The running treasury yield curve is the US treasury yield curve derived using current treasury bills. The current Treasury yield curve plots yields of bonds of similar quality relative to their maturities. It is the main benchmark used to value fixed income securities. The running Treasury yield curve is the opposite of the over-the-money Treasury yield curve, which refers to US government bonds of a given maturity that are not part of the most recent issue. Treasury securities.
Understanding the Treasury yield curve running
The running Treasury yield curve is generally used to value fixed income securities. However, its shape is sometimes distorted to several basic points if a fleeing treasure puts itself “on special”. A Treasure goes “special” when its price is temporarily increased. This price increase is generally the result of increased demand from securities dealers who wish to use the security as a hedging vehicle. This coverage can make the running Treasury yield curves a little less precise than the out of the money Treasury yield curves.
The Treasury yield curve indicates that there are two important factors that complicate the relationship between maturity and yield.
- The first is that the return on fleeing issues is distorted because these securities can be financed at lower rates, and therefore offer a lower return than they would have without this financing advantage.
- The second is that outstanding treasury issues and out-of-circuit issues present different interest rate reinvestment risks.
Running Treasury yield curve shapes
The typical shape of the sloping Treasury bill yield curve is upward as the yield increases with maturity, which is called a normal yield curve. The shape of the yield curve is the result of supply and demand for investments in particular segments of the curve.

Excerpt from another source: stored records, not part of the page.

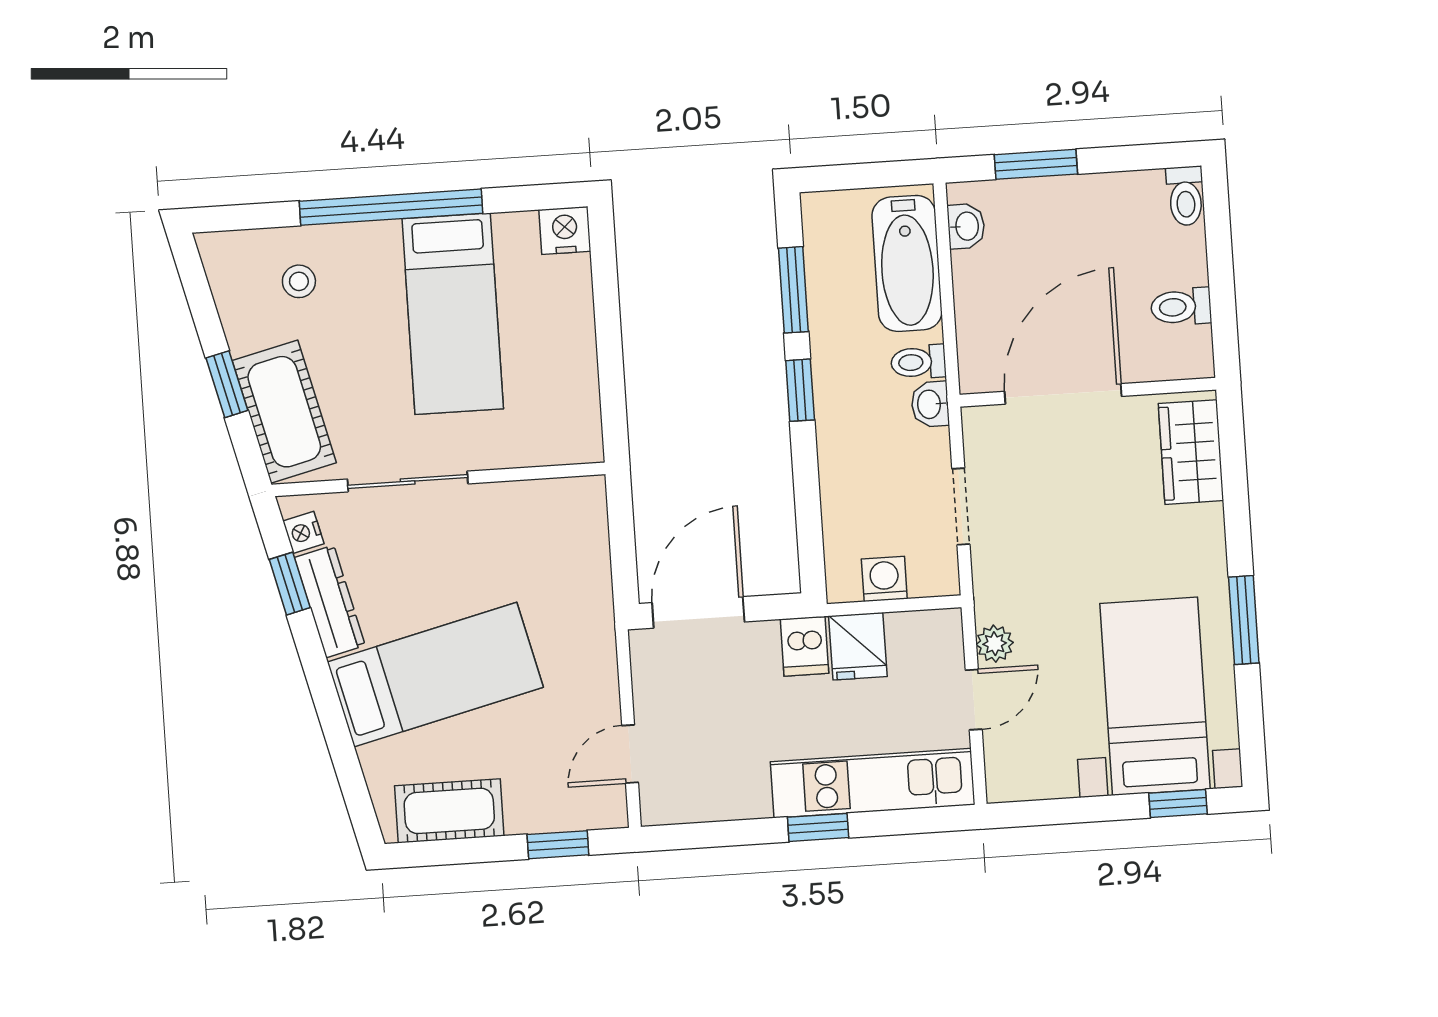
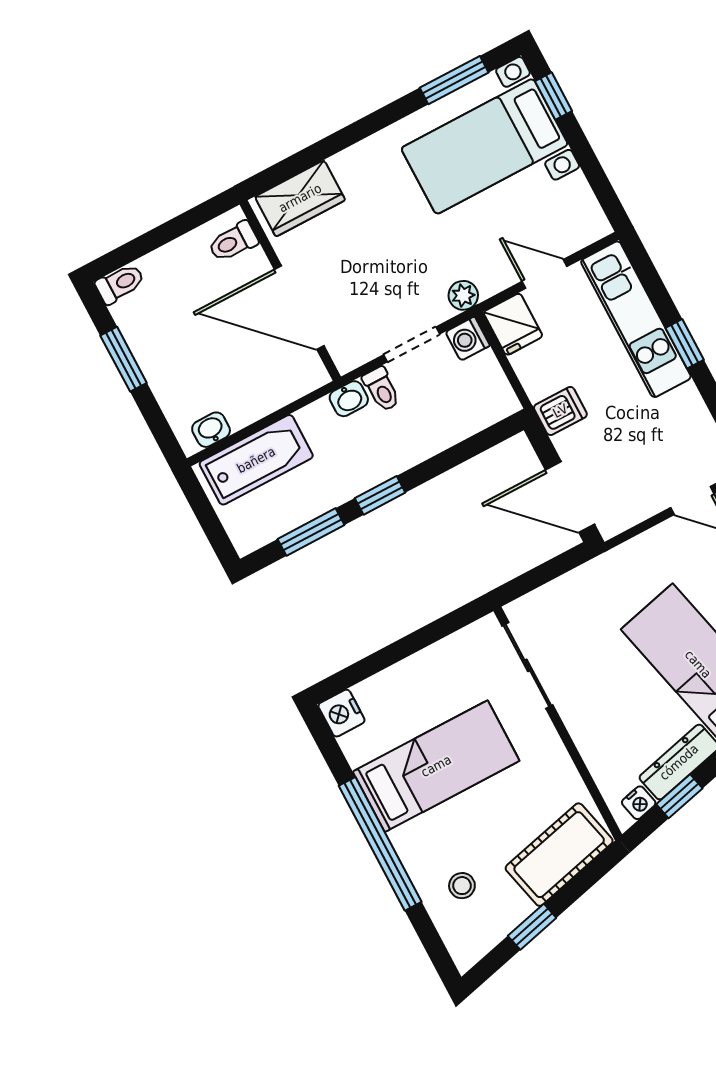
window: (1036, 164) -> (124, 359), moved
toilet: (1181, 307) -> (233, 242), moved, turned 90
toilet: (918, 362) -> (381, 389), moved
window: (227, 384) -> (532, 927), moved
sliding door: (408, 481) -> (527, 665), moved
washing machine: (884, 579) -> (468, 339), moved
window: (1244, 620) -> (454, 80), moved
plant: (995, 644) -> (463, 295), moved
fridge: (858, 646) -> (513, 324), moved, turned 90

For example, if an investment fund chooses to invest only in securities with a maturity of 5 to 10 years, this would increase prices and returns in the corresponding segment. If demand from short-term investors is extremely high, the yield curve will become steeper.
A negative yield curve reflects higher interest rates for short-term maturities than for long-term maturities. An inversion of the yield curve can sometimes result from aggressive central bank policies. These policies temporarily raise short-term interest rates to slow the economy. However, this is considered a short-term anomaly and the curve is expected to return to a flat or positive structure in the short term.
A flat curve, with approximately equal short and long-term rates, is normally associated with a transition period. This is the period when interest rates move from a positive yield curve to a negative curve or vice versa.